Plaid agrees $58m settlement over data privacy class action
Plaid has agreed to pay $58 million to resolve complaints from consumers that it stored and used bank account information without consent.
The settlement comes after six months of negotiation and mediation between Plaid and representatives of the claimants.
It concerns the storage and usage of user data by Plaid, which connects to bank accounts to tie them into other third-party services and allow easier services like payment initiation.
The plaintiffs alleged in their lawsuit that Plaid “exploited its position as middleman” to collect banking data and sell transaction histories without their knowledge.

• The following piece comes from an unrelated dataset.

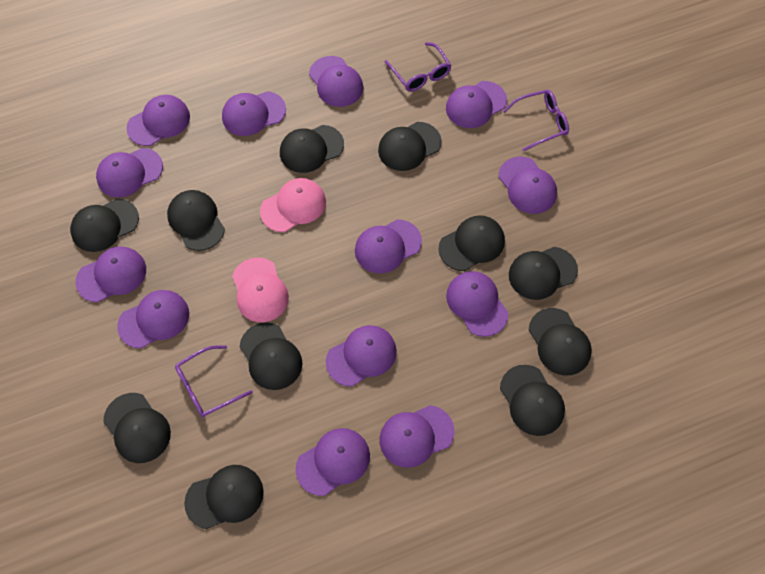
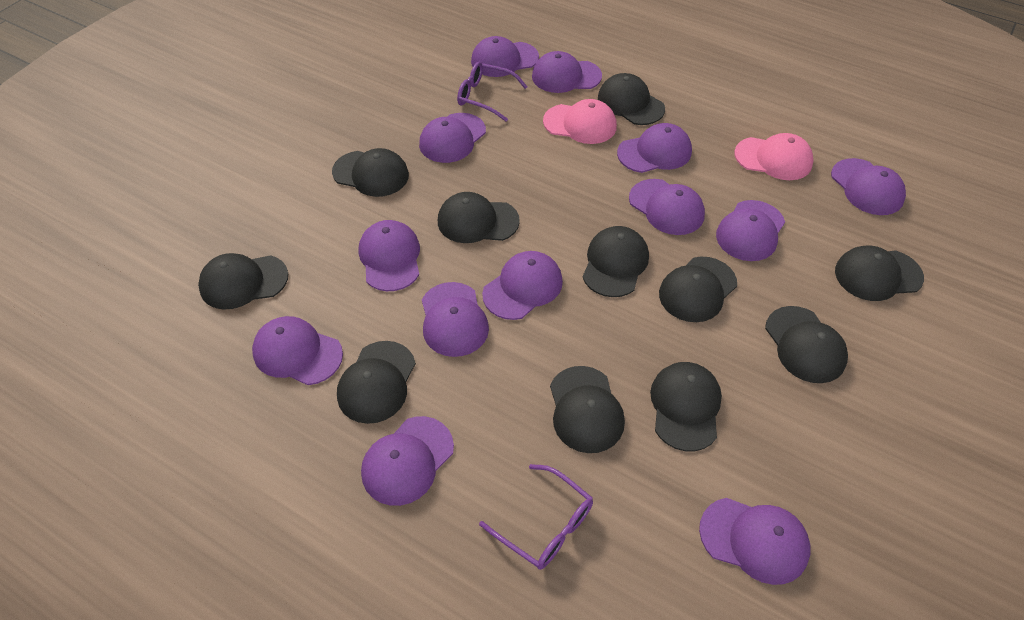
purple glasses: 3 -> 2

Plaid is accused of scraping details on deposits, withdrawals, transfers, and purchases for users which “did not connect an account to the application”.

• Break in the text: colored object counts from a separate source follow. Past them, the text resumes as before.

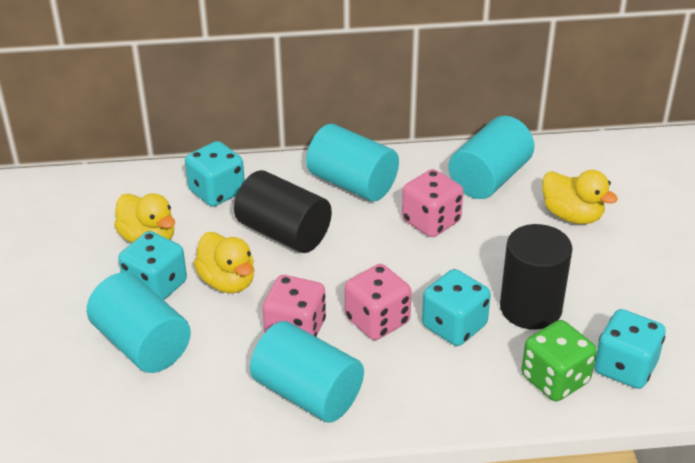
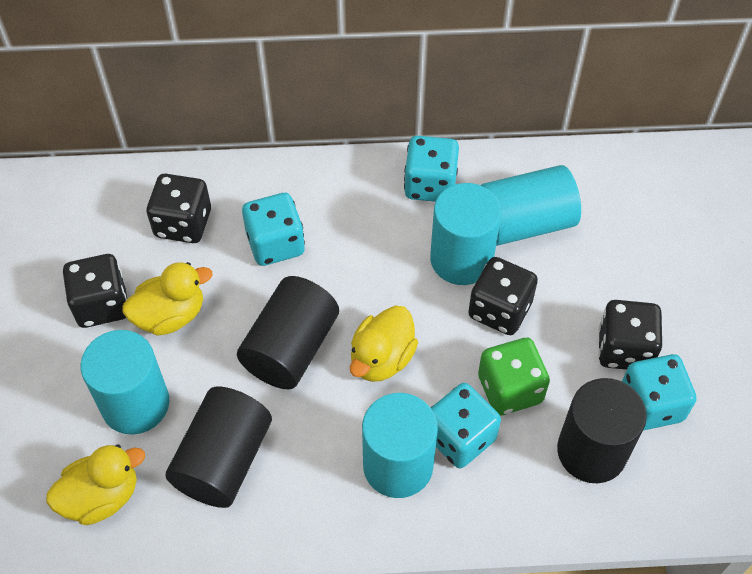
black cylinder: 2 -> 3
black dice: 0 -> 4
pink dice: 3 -> 0

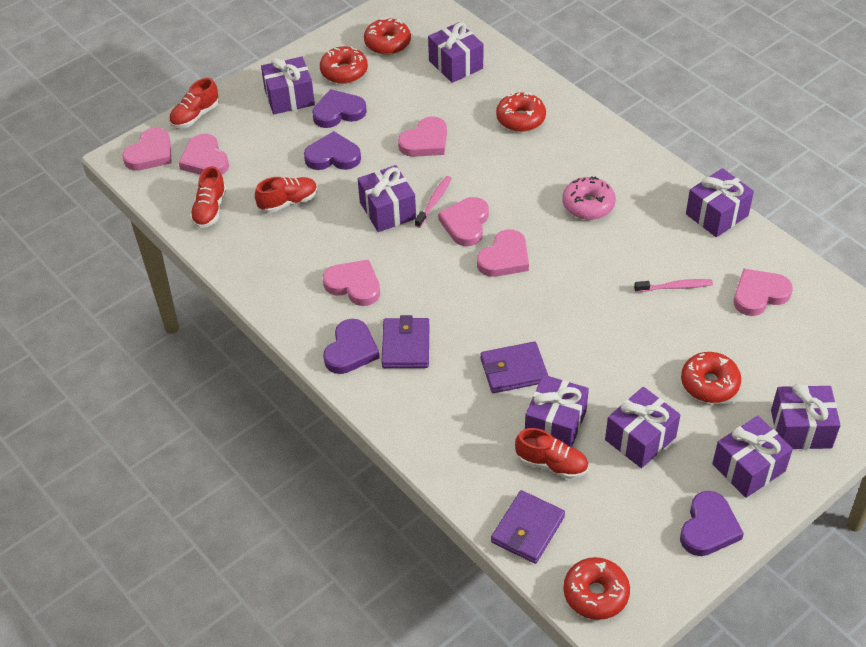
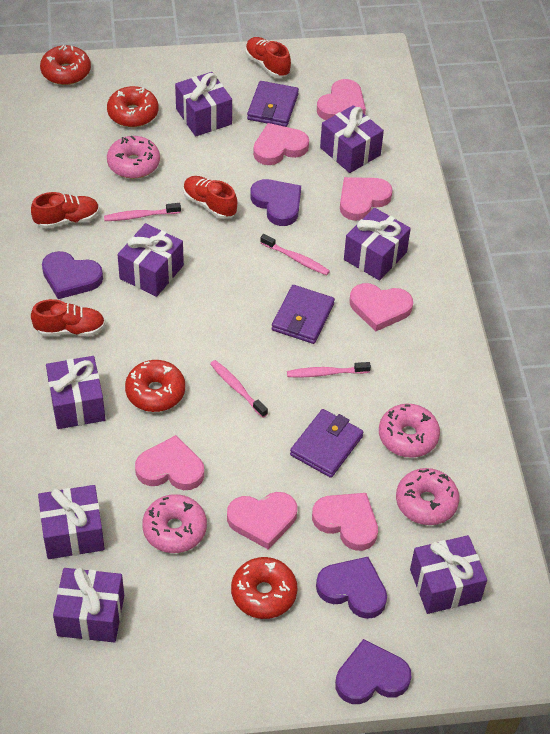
pink donut: 1 -> 4
pink toothbrush: 2 -> 4
red donut: 5 -> 4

If the court approves the settlement, Plaid will also be required to maintain changes to its user interface and delete all stored data for those affected.
The fintech must also reduce the levels of data it stores, restricting it to only “necessary” information for it to offer its services.
Cooley’s Michael Rhodes, lead counsel for Plaid, says the fintech is resolving claims which “go back to the earliest days of the company”.
He adds: “The underlying claims and challenged conduct do not reflect today’s Plaid.”
Approximately 98 million people could be affected by the settlement. If all were to file a claim, each would receive an estimated 60 cents.